After two weeks of daily shipping — 270+ commits, 11 blog posts, 3 PRs merged — I needed a day to step back and think about direction. Not "what should I build today?" but "what should Pinchy become?"
Two features have been circling in my head all week. Both came directly from conversations with potential users.
RBAC: who gets to do what
Right now, Pinchy has two roles: admin and user. Admins see everything. Users see shared agents and their own personal agents. Simple. Works for a team of 3.
But here's what a CTO asked me on a call last week: "Can I give the marketing team access to a content agent without them seeing the engineering agents?" And the honest answer was: not yet.
Real RBAC means:
- Who can use which agents
- Who can configure which agents
- Who can see which data the agents access
This isn't just a permissions table. It's a fundamental question about how multi-tenant AI agents work. If Agent A has access to HR documents and Agent B has access to engineering docs, the permission boundary needs to be airtight. One leaked tool call and your salary data shows up in the wrong chat.
I spent most of the morning sketching data models for this. No code yet. The architecture needs to be right before the first migration.
Knowledge base indexing: the real enterprise feature
The second thing on my mind: what happens when a company has 10,000 documents they want their agents to know about?
Currently, Pinchy agents read files from their workspace directory. Upload a PDF, the agent can reference it. Works for 10 files.
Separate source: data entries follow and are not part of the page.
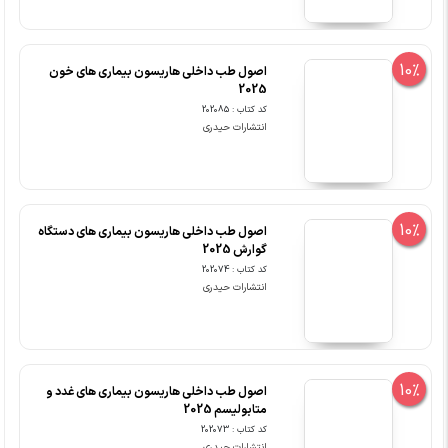
10%
اصول طب داخلی هاریسون بیماری های خون
2025
کد کتاب : 202085
انتشارات حیدری
10%
اصول طب داخلی هاریسون بیماری های دستگاه
گوارش 2025
کد کتاب : 202074
انتشارات حیدری
10%
اصول طب داخلی هاریسون بیماری های غدد و
متابولیسم 2025
کد کتاب : 202073
انتشارات حیدری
Doesn't work for a knowledge base.
What enterprise customers actually need:
- Point the agent at a folder, a SharePoint, a Confluence space
- Auto-index everything. Convert PDFs, Word docs, markdown, whatever
- When the agent answers, cite the source. "Based on HR Policy v2.3, section 4..."
- Keep it updated. New documents get indexed automatically
This is the feature that separates "cool developer tool" from "thing a company actually pays for." And it's the feature that multiple people have asked about in the first two weeks.
I'm not building it yet. But I'm designing it. The architecture decisions I make now — how documents are stored, how context is injected, how citations are tracked — will determine whether this scales or becomes a rewrite.
The value of not coding
Build in Public doesn't mean ship every day. It means be honest every day.
Today's honest update: I didn't write code. I wrote notes. I sketched database schemas on paper. I thought about what kind of product Pinchy should be in three months.
The best code I'll write this week will be better because of today.
What's next
Back to building tomorrow. The context refactor PR needs to merge. And then: starting the first prototype of agent-level permissions. Small scope, clean architecture, the foundation for everything that comes after.